Has this been widely agreed on? It seems to me like we are mixing two
issues:
1) we need to move to py3
2) some people want to move from eventlet (I am not convinced that the
   volume of code changes warrants the end goal - and review load)

To achieve "1)" in a lower risk change, shouldn't we rather run eventlet
on top of asyncio? - i.e. not require widespread code changes.

So we can maintain the main loop API but move to py3. I am not sure on
the feasibility, but seems to me like a more contained change.

- -Angus

> 
> Ceilometer's code is run in response to various I/O events like REST API
> requests, RPC calls, notifications received, etc. We eventually want the
> asyncio event loop to be what schedules Ceilometer's code in response to
> these events. Right now, it is eventlet doing that.
> 
> Now, because we're using eventlet, the code that is run in response to
> these events looks like synchronous code that makes a bunch of
> synchronous calls. For example, the code might do some_sync_op() and
> that will cause a context switch to a different greenthread (within the
> same native thread) where we might handle another I/O event (like a REST
> API request) while we're waiting for some_sync_op() to return:
> 
>   def foo(self):
>       result = some_sync_op()  # this may yield to another greenlet
>       return do_stuff(result)

--------------------------------

> [Set problem A]
In the message about moving Ceilometer from eventlet to Python 3, what does the writer propose running eventlet on top of to lower the risk of the change?
> [Set problem B]
Carry on the message about moving Ceilometer from eventlet to Python 3, picking up right after its final line.

--------------------------------

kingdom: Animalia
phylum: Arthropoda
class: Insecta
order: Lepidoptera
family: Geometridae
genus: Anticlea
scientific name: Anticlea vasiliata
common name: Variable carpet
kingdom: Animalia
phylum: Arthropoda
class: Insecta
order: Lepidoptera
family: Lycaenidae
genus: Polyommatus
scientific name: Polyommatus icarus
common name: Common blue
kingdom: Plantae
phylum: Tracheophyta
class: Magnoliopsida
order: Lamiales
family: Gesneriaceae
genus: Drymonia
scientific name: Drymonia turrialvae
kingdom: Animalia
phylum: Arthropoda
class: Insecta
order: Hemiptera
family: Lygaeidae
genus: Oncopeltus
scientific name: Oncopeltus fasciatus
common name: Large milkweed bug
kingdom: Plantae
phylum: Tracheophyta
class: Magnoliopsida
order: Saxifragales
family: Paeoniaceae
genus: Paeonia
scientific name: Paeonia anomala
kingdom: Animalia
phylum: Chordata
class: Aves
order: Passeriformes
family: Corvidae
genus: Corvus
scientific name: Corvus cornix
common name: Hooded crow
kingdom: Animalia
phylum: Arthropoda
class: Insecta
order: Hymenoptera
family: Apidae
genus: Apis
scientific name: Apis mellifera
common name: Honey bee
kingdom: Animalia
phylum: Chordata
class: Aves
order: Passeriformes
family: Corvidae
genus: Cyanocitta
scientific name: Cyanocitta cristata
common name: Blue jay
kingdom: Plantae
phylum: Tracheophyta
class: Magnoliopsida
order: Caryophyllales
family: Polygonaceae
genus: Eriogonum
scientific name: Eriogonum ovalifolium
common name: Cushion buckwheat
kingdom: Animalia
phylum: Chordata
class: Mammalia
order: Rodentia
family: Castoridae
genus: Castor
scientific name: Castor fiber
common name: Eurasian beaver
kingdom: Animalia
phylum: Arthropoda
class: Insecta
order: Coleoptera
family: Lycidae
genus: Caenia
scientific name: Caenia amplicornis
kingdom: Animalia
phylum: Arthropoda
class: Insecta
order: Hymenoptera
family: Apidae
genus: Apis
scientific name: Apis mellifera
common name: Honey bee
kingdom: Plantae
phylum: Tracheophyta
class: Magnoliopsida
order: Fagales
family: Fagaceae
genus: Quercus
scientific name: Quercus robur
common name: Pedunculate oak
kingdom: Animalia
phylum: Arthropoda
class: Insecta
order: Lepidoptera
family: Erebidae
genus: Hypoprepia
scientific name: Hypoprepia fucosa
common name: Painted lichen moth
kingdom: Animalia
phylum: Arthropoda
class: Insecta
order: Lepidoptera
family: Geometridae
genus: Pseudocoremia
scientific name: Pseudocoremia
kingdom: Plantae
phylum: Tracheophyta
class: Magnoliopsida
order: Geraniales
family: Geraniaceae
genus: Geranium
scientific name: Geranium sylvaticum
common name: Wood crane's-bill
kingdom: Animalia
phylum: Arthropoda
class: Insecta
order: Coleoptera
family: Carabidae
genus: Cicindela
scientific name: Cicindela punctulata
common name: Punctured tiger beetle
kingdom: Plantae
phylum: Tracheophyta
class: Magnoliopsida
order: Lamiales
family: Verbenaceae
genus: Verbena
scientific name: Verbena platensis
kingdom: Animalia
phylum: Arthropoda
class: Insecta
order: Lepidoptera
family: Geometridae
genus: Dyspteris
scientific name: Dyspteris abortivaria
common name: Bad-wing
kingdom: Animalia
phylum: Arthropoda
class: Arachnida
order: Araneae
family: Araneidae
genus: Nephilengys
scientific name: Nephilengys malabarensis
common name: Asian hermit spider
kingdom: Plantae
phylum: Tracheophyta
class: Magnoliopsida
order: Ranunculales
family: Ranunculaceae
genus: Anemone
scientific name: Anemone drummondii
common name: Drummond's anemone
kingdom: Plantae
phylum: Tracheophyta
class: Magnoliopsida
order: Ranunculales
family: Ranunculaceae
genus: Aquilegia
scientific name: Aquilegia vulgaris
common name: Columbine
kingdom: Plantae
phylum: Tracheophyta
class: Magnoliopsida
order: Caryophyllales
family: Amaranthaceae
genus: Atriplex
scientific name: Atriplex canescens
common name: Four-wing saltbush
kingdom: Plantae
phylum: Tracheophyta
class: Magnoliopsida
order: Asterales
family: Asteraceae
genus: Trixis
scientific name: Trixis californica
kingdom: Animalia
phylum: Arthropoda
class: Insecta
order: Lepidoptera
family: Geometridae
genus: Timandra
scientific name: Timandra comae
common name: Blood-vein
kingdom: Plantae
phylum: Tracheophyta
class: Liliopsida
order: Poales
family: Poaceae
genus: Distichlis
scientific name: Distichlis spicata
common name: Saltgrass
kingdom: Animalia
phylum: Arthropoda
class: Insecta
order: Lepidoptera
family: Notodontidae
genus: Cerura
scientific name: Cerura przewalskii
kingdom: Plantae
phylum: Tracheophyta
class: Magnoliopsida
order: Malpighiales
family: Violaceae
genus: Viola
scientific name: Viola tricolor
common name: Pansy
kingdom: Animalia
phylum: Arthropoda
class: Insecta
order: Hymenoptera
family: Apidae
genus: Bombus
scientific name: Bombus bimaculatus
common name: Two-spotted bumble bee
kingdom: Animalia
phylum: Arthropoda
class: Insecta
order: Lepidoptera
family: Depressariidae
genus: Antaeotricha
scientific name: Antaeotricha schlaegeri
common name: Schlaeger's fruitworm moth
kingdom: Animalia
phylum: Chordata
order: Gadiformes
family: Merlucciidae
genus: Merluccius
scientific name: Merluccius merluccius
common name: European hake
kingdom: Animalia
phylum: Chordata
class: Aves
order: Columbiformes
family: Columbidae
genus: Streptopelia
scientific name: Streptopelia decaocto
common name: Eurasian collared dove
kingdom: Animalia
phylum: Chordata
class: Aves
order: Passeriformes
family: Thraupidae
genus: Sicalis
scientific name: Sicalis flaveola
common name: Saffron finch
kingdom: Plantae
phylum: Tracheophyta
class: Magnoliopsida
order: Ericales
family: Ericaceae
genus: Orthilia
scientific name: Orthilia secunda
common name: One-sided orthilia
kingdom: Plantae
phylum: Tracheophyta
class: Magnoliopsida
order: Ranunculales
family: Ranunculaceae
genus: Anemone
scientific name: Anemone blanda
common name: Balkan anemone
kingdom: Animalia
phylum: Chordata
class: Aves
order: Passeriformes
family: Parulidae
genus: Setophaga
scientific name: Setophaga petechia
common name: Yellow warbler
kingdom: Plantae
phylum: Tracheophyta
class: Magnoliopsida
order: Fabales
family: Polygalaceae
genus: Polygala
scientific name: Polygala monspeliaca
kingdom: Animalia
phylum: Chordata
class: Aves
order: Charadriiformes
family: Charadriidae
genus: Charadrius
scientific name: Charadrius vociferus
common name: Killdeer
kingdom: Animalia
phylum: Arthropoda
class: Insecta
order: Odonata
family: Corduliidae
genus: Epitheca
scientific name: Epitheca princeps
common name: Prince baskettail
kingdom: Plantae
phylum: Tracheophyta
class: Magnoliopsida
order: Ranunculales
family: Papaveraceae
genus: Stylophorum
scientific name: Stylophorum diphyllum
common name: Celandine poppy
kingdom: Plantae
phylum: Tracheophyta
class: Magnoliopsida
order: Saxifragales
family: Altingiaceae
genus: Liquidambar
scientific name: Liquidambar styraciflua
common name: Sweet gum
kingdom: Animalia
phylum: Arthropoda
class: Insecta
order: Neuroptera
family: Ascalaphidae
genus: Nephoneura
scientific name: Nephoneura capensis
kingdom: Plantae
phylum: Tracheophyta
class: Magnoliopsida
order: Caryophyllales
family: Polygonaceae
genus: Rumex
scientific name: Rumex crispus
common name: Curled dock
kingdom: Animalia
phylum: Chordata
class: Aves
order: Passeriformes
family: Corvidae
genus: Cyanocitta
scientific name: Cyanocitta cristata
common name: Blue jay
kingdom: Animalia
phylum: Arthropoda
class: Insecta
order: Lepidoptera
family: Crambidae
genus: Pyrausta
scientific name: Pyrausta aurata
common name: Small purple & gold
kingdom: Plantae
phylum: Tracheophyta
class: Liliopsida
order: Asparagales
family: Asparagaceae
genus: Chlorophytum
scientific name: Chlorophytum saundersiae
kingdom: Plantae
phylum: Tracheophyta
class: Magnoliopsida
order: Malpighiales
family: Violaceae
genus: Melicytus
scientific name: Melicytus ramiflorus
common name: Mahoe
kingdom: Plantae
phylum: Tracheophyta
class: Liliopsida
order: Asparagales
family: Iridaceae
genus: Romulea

--------------------------------

> [Written response A]
Asyncio.

> [Written response B]
> 
> Eventlet's infamous monkey patching is what make this magic happen.
> 
> When we switch to asyncio's event loop, all of this code needs to be
> ported to asyncio's explicitly asynchronous approach. We might do:
> 
>   @asyncio.coroutine
>   def foo(self):
>       result = yield from some_async_op(...)
>       return do_stuff(result)
> 
> or:
> 
>   @asyncio.coroutine
>   def foo(self):
>       fut = Future()
>       some_async_op(callback=fut.set_result)
>       ...
>       result = yield from fut
>       return do_stuff(result)
> 
> Porting from eventlet's implicit async approach to asyncio's explicit
> async API will be seriously time consuming and we need to be able to do
> it piece-by-piece.
> 
> The question then becomes what do we need to do in order to port a
> single oslo.messaging RPC endpoint method in Ceilometer to asyncio's
> explicit async approach?
> 
> The plan is:
> 
>   - we stick with eventlet; everything gets monkey patched as normal
> 
>   - we register the greenio event loop with asyncio - this means that 
>     e.g. when you schedule an asyncio coroutine, greenio runs it in a 
>     greenlet using eventlet's event loop
> 
>   - oslo.messaging will need a new variant of eventlet executor which 
>     knows how to dispatch an asyncio coroutine. For example:
> 
>         while True:
>             incoming = self.listener.poll()
>             method = dispatcher.get_endpoint_method(incoming)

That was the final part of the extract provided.